Finding Place: Filipino youth and belonging in northern British Columbia

May Farrales

With Filipino communities burgeoning in northern British Columbia, so too are questions about their sense of belonging. Recently, the Government of Canada reported that immigrants in Alberta and BC feel lower levels of belonging than immigrants in other provinces. This trend signals potential problems, as the report notes, since one’s sense of belonging correlates to their well-being and to general social cohesion.

Despite the converging issues of racism, belonging, and well-being that affects racialized immigrant youth in northern BC, there is a lack of information and paucity of scholarship attending to the particularities of their experiences. Using an arts-based qualitative narrative approach, the project aims to understand Filipino youth’s experiences of belonging -- identifying the barriers they face and the systems of support they draw on and need in navigating a sense of belonging in the communities their parents have migrated to, and where they are growing up.

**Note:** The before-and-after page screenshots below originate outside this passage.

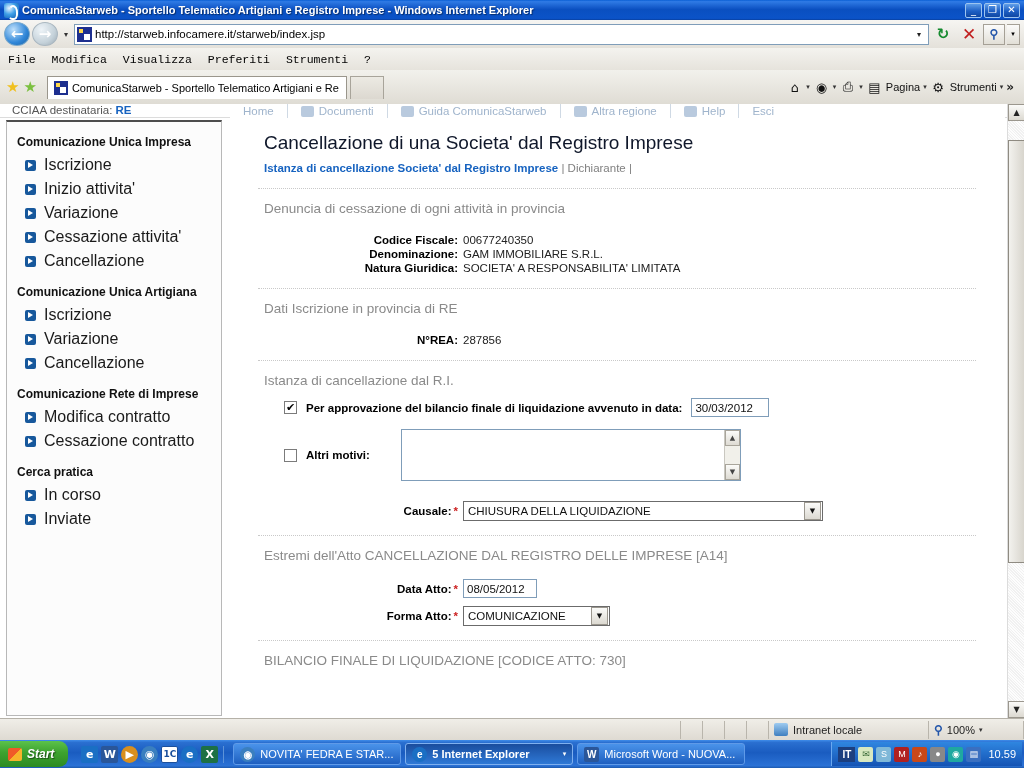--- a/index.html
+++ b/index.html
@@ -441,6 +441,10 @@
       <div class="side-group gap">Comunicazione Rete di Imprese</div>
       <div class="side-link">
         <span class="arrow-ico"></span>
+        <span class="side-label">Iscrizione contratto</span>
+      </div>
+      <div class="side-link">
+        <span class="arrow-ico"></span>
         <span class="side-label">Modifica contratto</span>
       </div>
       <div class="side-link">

Innovating an Assyrian Indigenous Feminist Framework: Decolonial Conceptualizations of Nationhood and Sovereignty

Mariam Georgis

Since the 2003 Anglo-American invasion of Iraq, the ensuing occupation, and decades of ‘democratic nation-building', scholars have been debating the possible dissolution of the Iraqi state between the three major power blocs: Shi’a and Sunni Arabs and Kurds. This debate has occurred with little attention to minoritized communities, particularly those Indigenous to the areas claimed by the Kurdistan Region of Iraq.

The overall goal of this research is to deepen and globalize our understanding of Indigeneity and colonialism by looking at the southwest Asian (Middle East) context, focusing on Kurdish forms of colonial erasures and appropriation of Assyrian heritage in the occupation of Assyrian land. Specifically, Georgis will develop an Assyrian Indigenous feminist framework for analyzing contemporary Indigenous struggles for self-determination in Iraq placing Indigenous feminism from the North American context in conversation with Assyrian Indigenous feminism.